■ **Page**:
-.-.-

I'm going out on a limb and saying I don't think it's happenin' tonight.


----------



## dave29 (Feb 18, 2007)

i dont think you are getting anything tonight


----------



## stblake10 (Feb 1, 2007)

What are some of the recommendations as to what I should do. I did call case management and informed them that the supervisor had not come yet. She did say that his last job would be 8pm. So, if I don't get the call or "no show" tonight. I WILL get the hr23 and a solution.


----------



## tcusta00 (Dec 31, 2007)

stblake10 said:


> What are some of the recommendations as to what I should do. I did call case management and informed them that the supervisor had not come yet. She did say that his last job would be 8pm. So, if I don't get the call or "no show" tonight. I WILL get the hr23 and a solution.


What if you don't get an HR23?

-.-.-

■ **Records shown**:
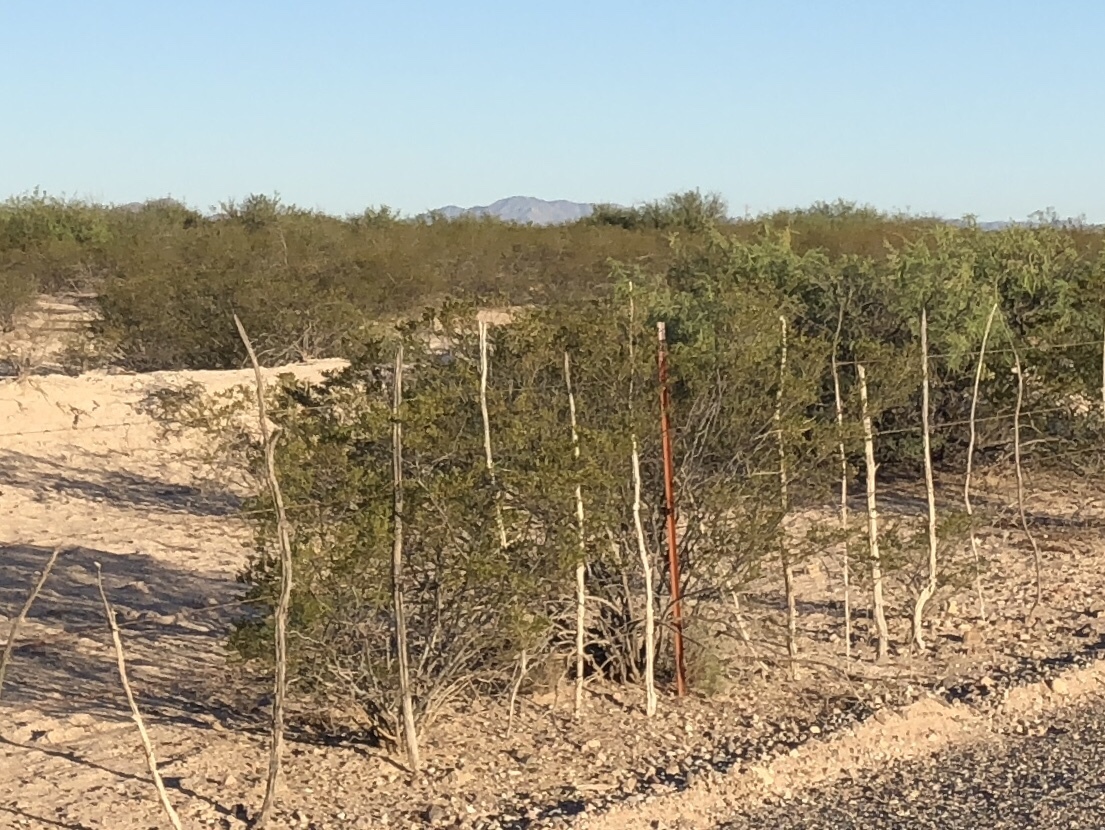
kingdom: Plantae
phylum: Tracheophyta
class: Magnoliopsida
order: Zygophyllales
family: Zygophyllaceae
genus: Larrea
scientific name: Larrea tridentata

-.-.-

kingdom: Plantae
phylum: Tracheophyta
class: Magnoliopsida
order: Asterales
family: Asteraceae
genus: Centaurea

-.-.-

■ **What you need to do**: Extract the part of the forum thread that runs from "## stblake10 (Feb" up to and including "(Dec 31, 2007)", word for word. The items are unrelated to the forum thread and stand on their own.

■ **Answer below**:
## stblake10 (Feb 1, 2007)

What are some of the recommendations as to what I should do. I did call case management and informed them that the supervisor had not come yet. She did say that his last job would be 8pm. So, if I don't get the call or "no show" tonight. I WILL get the hr23 and a solution.


----------



## tcusta00 (Dec 31, 2007)